## COMPITI DA SVOLGERE
**A.** Indica se ciascuna affermazione concorda con il resoconto dell'assemblea dei superiori generali, rispondendo sì o no e citando le parole decisive del testo: (i) l'assemblea si è tenuta a Roma dal 27 al 29 novembre; (ii) i presenti erano meno numerosi del solito; (iii) Diarmuid O'Murchu è poco conosciuto nel mondo anglosassone.
**B.** Secondo il resoconto dell'assemblea dei superiori generali, per quali motivi i partecipanti furono più numerosi del solito? Spiegalo in una o due frasi.
**C.** Scrivi il seguito del resoconto dell'assemblea dei superiori generali, a partire dall'ultima frase riportata.
---------- ESTRATTO DEL DOCUMENTO ----------
L’argomento proposto in occasione dell’ultima assemblea dei superiori generali svoltasi a Roma, alla Balduina, dal 27 al 29 novembre: “La vita religiosa nel secolo XXI”, era particolarmente allettante. Forse anche per questo, oltre che per la preannunciata udienza conclusiva di papa Francesco in Vaticano, il numero dei presenti (150 circa) era sensibilmente più alto del solito. Tentare di capire dove sta andando oggi la VR, e soprattutto anticiparne in qualche modo alcune linee di quello che sarà il suo futuro, non è cosa da poco. Prima però di affrontare direttamente questo tema, nella prima giornata di lavori, i superiori generali si sono confrontati su altre due problematiche, oggetto peraltro di precedenti assemblee, e cioè: “Il sinodo pan amazzonico” e “La protezione di minori e di adulti vulnerabili”. Il card. Michael Czerny, uno dei più stretti collaboratori di papa Francesco nella sezione del dicastero vaticano per il servizio dello sviluppo umano integrale e dell’assistenza dei migranti e dei rifugiati, ha parlato del sinodo pan amazzonico. Sheila Kinsey, fcjm, nella sua relazione sui “seminatori di speranza per il pianeta”, ha commentato e attualizzato l’esortazione apostolica di papa Francesco: “Laudato sì”. Il sottosegretario della congregazione per la dottrina della fede, mons. Matteo Visioli, ispirandosi alla lettera apostolica di papa Francesco “Vos estis lux mundi”, ha ripreso e ulteriormente approfondito il tema della protezione dei minori e degli adulti vulnerabili.
Se già queste relazioni, per la loro importanza, avrebbero potuto tranquillamente occupare tutti i lavori dell’assemblea, nella seconda giornata ci si è concentrati sulla “vita religiosa nel secolo XXI”. A introdurre e illustrare il tema con piena cognizione di causa, è stato invitato uno psicologo sociale molto noto nel mondo anglosassone, ma quasi del tutto sconosciuto dalle nostre parti, l’irlandese Diarmuid O’Murchu, dei missionari del Sacro Cuore. Dopo di lui si sono ascoltate in assemblea le testimonianze di quattro giovani religiosi (Celeste Berardi, Miguel Marcos, Ken Masudo, Lilly Thayamkeri) prima di ritrovarsi in una sintesi conclusiva coordinata da Enzo Biemmi con la partecipazione di tutti i relatori.
---------- DATI FORNITI ----------
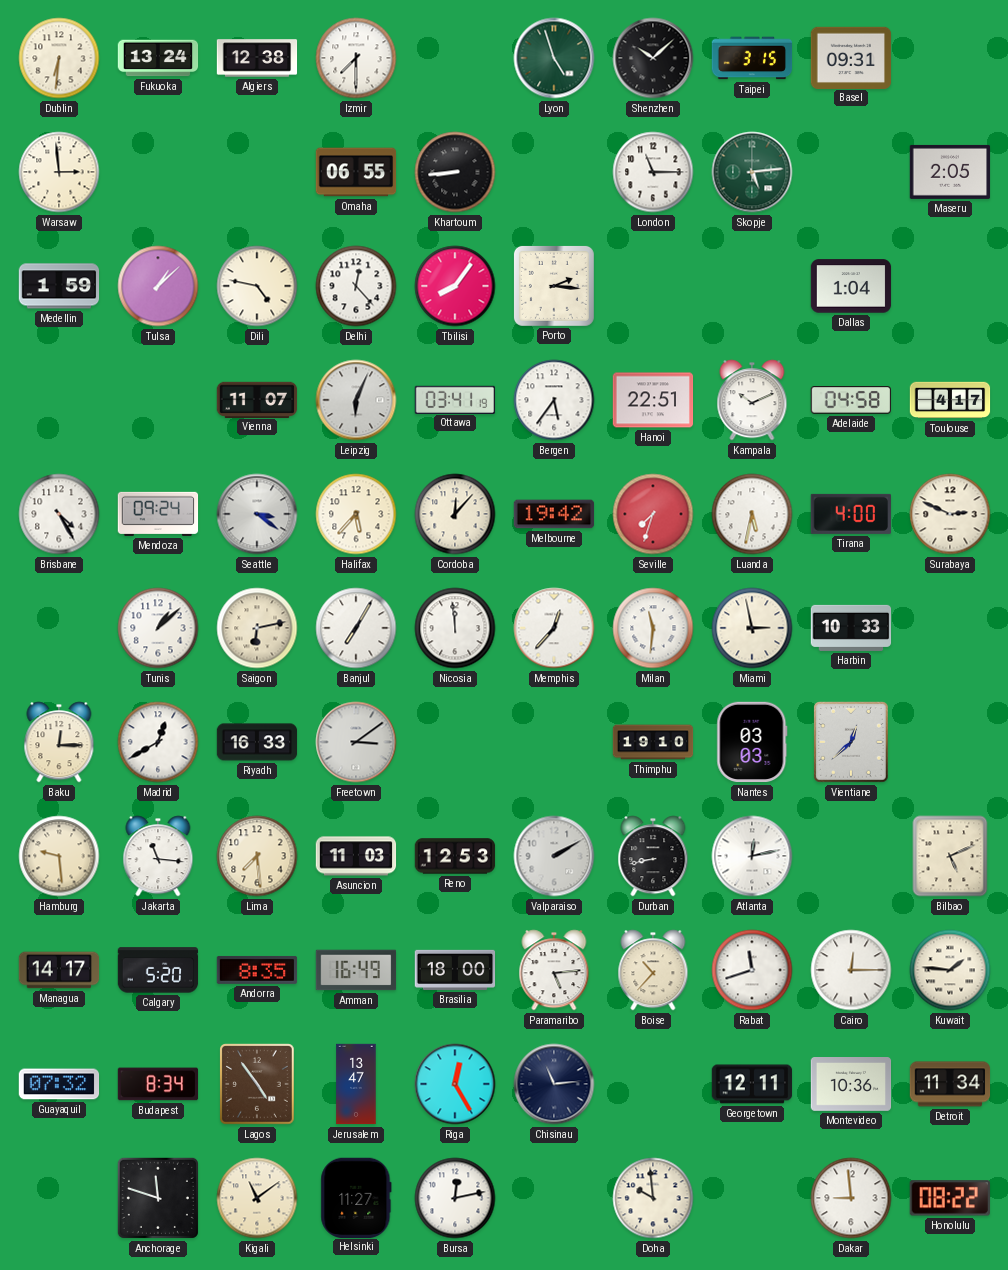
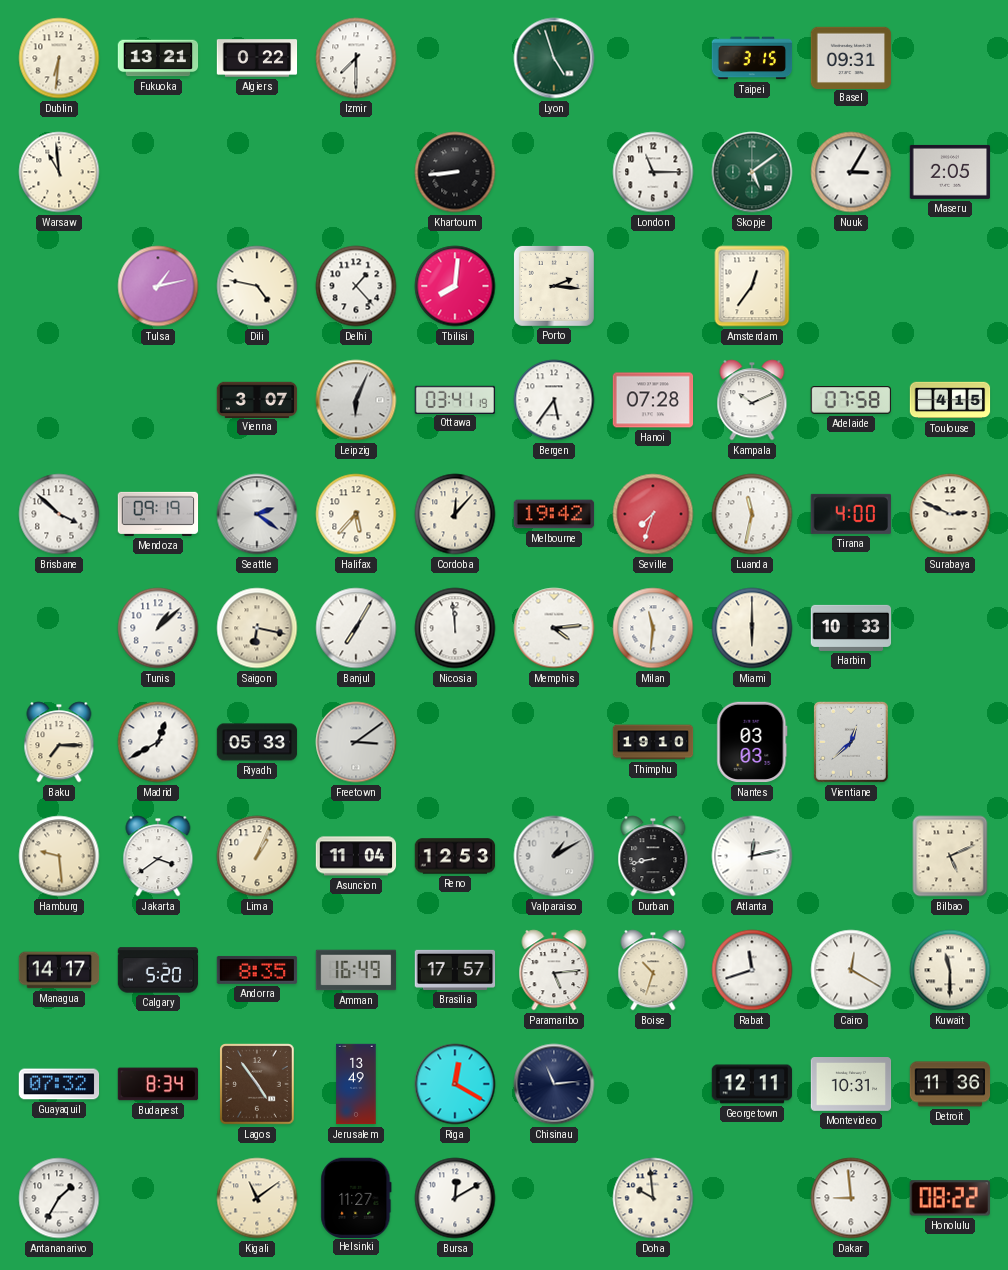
Fukuoka: 13:24 -> 13:21
Algiers: 12:38 -> 0:22
Shenzhen: 10:08 -> none
Warsaw: 2:59 -> 10:59
Omaha: 06:55 -> none
Skopje: 5:14 -> 5:09
Nuuk: none -> 3:05
Medellin: 1:59 -> none
Tulsa: 1:08 -> 1:13
Delhi: 12:23 -> 1:23
Tbilisi: 8:06 -> 8:01
Amsterdam: none -> 12:36
Dallas: 1:04 -> none
Vienna: 11:07 -> 3:07
Hanoi: 22:51 -> 07:28
Adelaide: 04:58 -> 07:58
Toulouse: 4:17 -> 4:15
Brisbane: 4:25 -> 3:52
Mendoza: 09:24 -> 09:19
Seattle: 3:21 -> 2:21
Luanda: 5:32 -> 11:32
Saigon: 6:13 -> 6:17
Memphis: 12:37 -> 4:14
Miami: 2:58 -> 6:00
Baku: 12:15 -> 7:15
Riyadh: 16:33 -> 05:33
Jakarta: 11:16 -> 3:39
Lima: 7:29 -> 1:04
Asuncion: 11:03 -> 11:04
Valparaiso: 2:10 -> 1:10
Brasilia: 18:00 -> 17:57
Boise: 10:37 -> 10:33
Cairo: 12:15 -> 12:20
Kuwait: 1:46 -> 11:30
Jerusalem: 13:47 -> 13:49
Riga: 12:25 -> 12:20
Montevideo: 10:36 -> 10:31
Detroit: 11:34 -> 11:36
Antananarivo: none -> 1:35
Anchorage: 11:48 -> none
Bursa: 12:13 -> 12:10
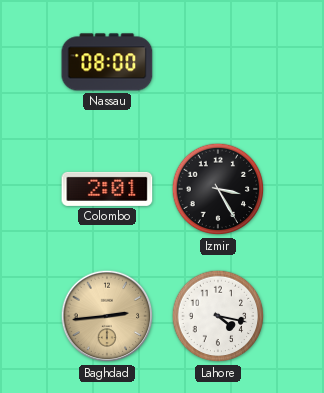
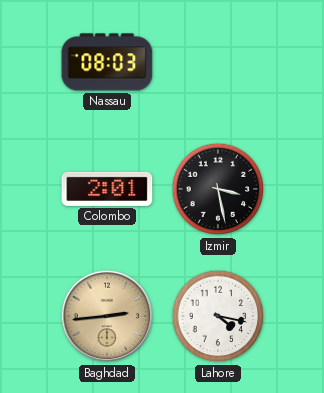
Nassau: 08:00 -> 08:03
Izmir: 3:25 -> 3:28
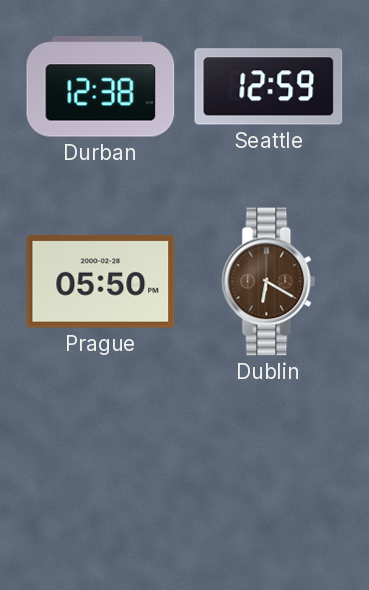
----------
## RISPOSTE FORNITE
**A.**
(i) Sì: "svoltasi a Roma, alla Balduina, dal 27 al 29 novembre".
(ii) No: "il numero dei presenti (150 circa) era sensibilmente più alto del solito".
(iii) No: "molto noto nel mondo anglosassone".

**B.** Il resoconto attribuisce l'affluenza, forse, al tema proposto, "La vita religiosa nel secolo XXI", ritenuto particolarmente allettante. Vi contribuì anche la preannunciata udienza conclusiva di papa Francesco in Vaticano.

**C.**
Anno 1969. «Fra dieci anni la VR non ci sarà più».
L’intervento più atteso non poteva che essere quello di O’Murchu. «È la prima volta, ha esordito, che in vita mia mi rivolgo a un pubblico così importante». Invitando i presenti ad avere molta pazienza, ha precisato subito di aver lavorato per tanti anni, nella sua vita, come psicologo in mezzo alla gente comune. «Non sono un accademico, non sono uno studioso in senso formale, non ho un’esperienza diretta di leadership». Questo però non gli ha impedito di operare a tempo pieno anche nell’ambito della crescita della fede degli adulti. Appellandosi al ben noto processo: “vedere, giudicare, agire”, si è preoccupato di sviluppare soprattutto il primo di questi tre punti. «Nella chiesa occidentale abbiamo una forte tendenza a saltare subito al momento del giudicare trascurando l’importanza del vedere; ma se non vediamo la realtà con una certa chiarezza, il nostro giudizio sarà falso e le nostre azioni inadeguate».
Nel 1969, in un seminario intercongregazionale gestito dai gesuiti a Dublino, in un corso di teologia morale, uno dei suoi compagni di classe aveva posto all’insegnante, un gesuita, una domanda sul significato della VR. Bruscamente si è sentito rispondere: «lascia perdere; fra dieci anni la VR non esisterà più». Nel corso di quell’estate, metà degli studenti, compreso l’insegnante di teologia, hanno abbandonato la VR e il sacerdozio. In settembre, ritornato a scuola, vedendo tanti banchi vuoti, «incominciai a pensare che forse quell’insegnante aveva ragione». Dialogando con il suo confessore, un anziano gesuita, si sentì rispondere: «Non ti preoccupare, tutto a posto, tutto a posto. La madre chiesa sa (quello che deve fare). Avrei voluto prenderlo sul serio, ma non lo feci».
Proprio in quel periodo O’Murchu ha iniziato a intraprendere un “lungo viaggio” leggendo tutto quello che trovava sulla VR. Nelle sue letture è rimasto colpito da un articolo in cui si diceva che la VR è contrassegnata da cicli storici (di declino e di rinascita). E proprio nel 1969 la VR si sarebbe venuta a trovare in una fase in discesa. «È come se lo Spirito Santo mi stesse dicendo che questo era l’inizio della risposta alle mie domande».
Pochi anni dopo, ha pubblicato il suo primo libro. «I critici lo hanno fatto a pezzi. Dissero che era un insieme di appunti senza alcun significato; ma fino a due anni fa ho continuato a ricevere lettere di congratulazioni per questo testo». L’autore non aveva fatto altro, in quel libro, che cercare di capire le ragioni di un inarrestabile calo della VR. Lui stesso non riusciva quasi a capacitarsi del fatto di aver detto “qualcosa di importante a tante persone”. Nel 2016 è apparso il suo nuovo libro “Religious Life in the 21st Century». Si tratta, afferma lui stesso, «di qualcosa di più sofisticato, ma i principi di base sono sostanzialmente quelli di sempre».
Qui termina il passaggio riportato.